The first and main issue in your code is:
void TestFunction() { /* ... */ }
void FunctionStub() { return; }
You assume that the compiler will put FunctionStub after TestFunction without any padding. I compiled your example and FunctionStub in my case was above TestFunction which resulted in a negative dwFunctionSize.
dwFunctionSize = (fnB - fnA);
TestFunction located at # 0xa11d90
FunctionStub located at # 0xa11b50
dwFunctionSize = -0x240
Also in XorBlock
addr[i] ^= 0xff;
Is doing nothing.
I assume you want to write in XorBlock to the memory location to XOR the entire TestFunction.
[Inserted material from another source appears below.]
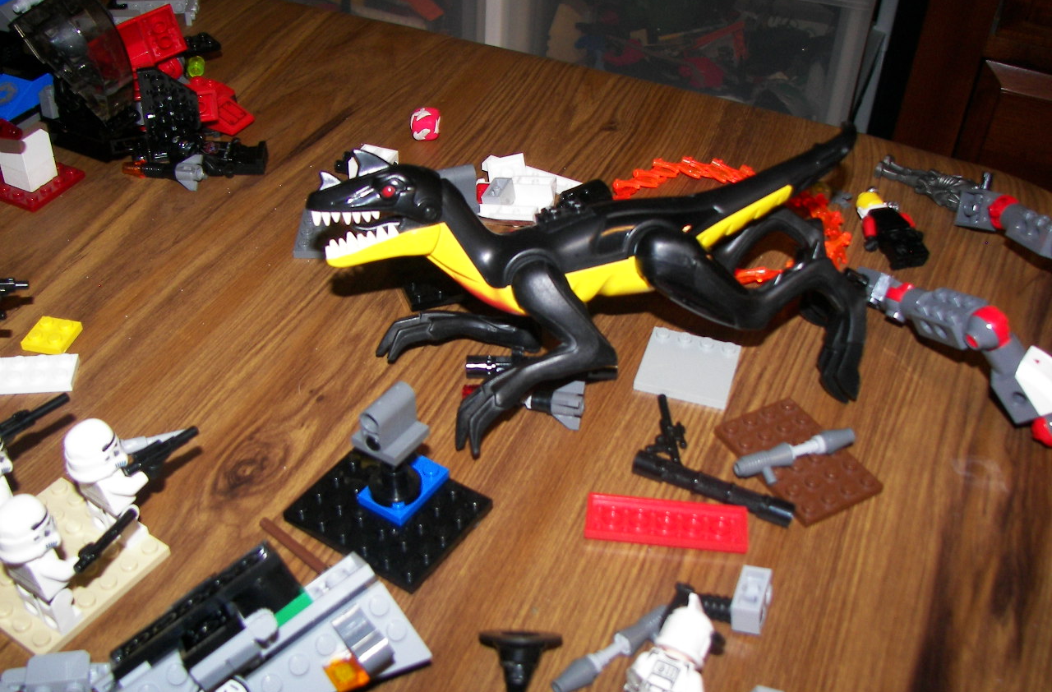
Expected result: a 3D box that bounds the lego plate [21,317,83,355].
[{"bbox_3d":[-0.166,-0.004,0.383,0.016,0.005,0.016,7,39,5],"label":"lego plate"}]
You could do something like this:
void XorBlock(DWORD dwStartAddress, DWORD dwSize)
{
DWORD dwEndAddress = dwStartAddress + dwSize;
for(DWORD i = dwStartAddress; i < dwEndAddress; i++) {
// ...
}
}
I can't see any Qt-specific in your example. Even if it's Qt function call it's just a call. So I guess you have undefined behaviour in both examples but only second one crashes.
I can't see any reason for compiler and linker to keep function order. For example GCC let you specify the code section for each function. So you can reorder it in executable without reordering in cpp.
I think you need some compiler specific things to make it work.